TASK DIRECTIONS> Please reproduce the text of the data below, changing "Hamburg" to "Bremen" wherever it occurs and leaving everything else unchanged. Leave the pictures out of your answer.

EXTRACTED INFORMATION>
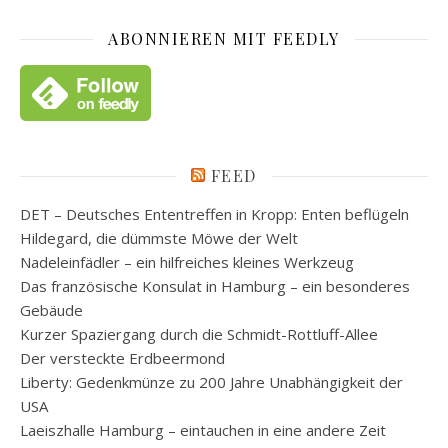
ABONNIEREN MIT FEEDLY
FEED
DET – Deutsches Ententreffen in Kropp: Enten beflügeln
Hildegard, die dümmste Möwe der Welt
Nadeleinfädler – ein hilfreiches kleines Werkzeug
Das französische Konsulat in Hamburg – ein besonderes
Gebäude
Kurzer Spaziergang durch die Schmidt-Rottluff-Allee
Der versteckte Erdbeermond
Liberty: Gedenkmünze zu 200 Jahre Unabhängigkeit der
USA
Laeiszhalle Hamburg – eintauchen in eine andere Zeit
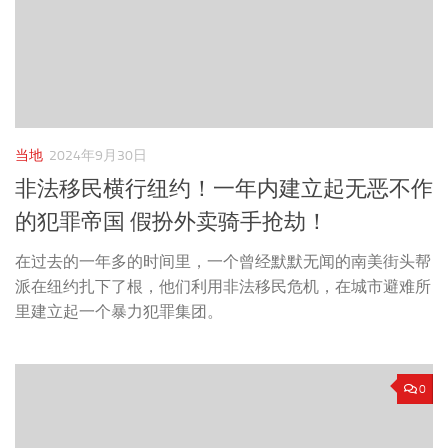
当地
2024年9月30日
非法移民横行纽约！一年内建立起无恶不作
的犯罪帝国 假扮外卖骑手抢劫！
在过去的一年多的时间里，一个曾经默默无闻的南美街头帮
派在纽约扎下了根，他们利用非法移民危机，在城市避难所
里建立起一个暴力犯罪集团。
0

RESULT OF THE TASK>
ABONNIEREN MIT FEEDLY
FEED
DET – Deutsches Ententreffen in Kropp: Enten beflügeln
Hildegard, die dümmste Möwe der Welt
Nadeleinfädler – ein hilfreiches kleines Werkzeug
Das französische Konsulat in Bremen – ein besonderes
Gebäude
Kurzer Spaziergang durch die Schmidt-Rottluff-Allee
Der versteckte Erdbeermond
Liberty: Gedenkmünze zu 200 Jahre Unabhängigkeit der
USA
Laeiszhalle Bremen – eintauchen in eine andere Zeit
当地
2024年9月30日
非法移民横行纽约！一年内建立起无恶不作
的犯罪帝国 假扮外卖骑手抢劫！
在过去的一年多的时间里，一个曾经默默无闻的南美街头帮
派在纽约扎下了根，他们利用非法移民危机，在城市避难所
里建立起一个暴力犯罪集团。
0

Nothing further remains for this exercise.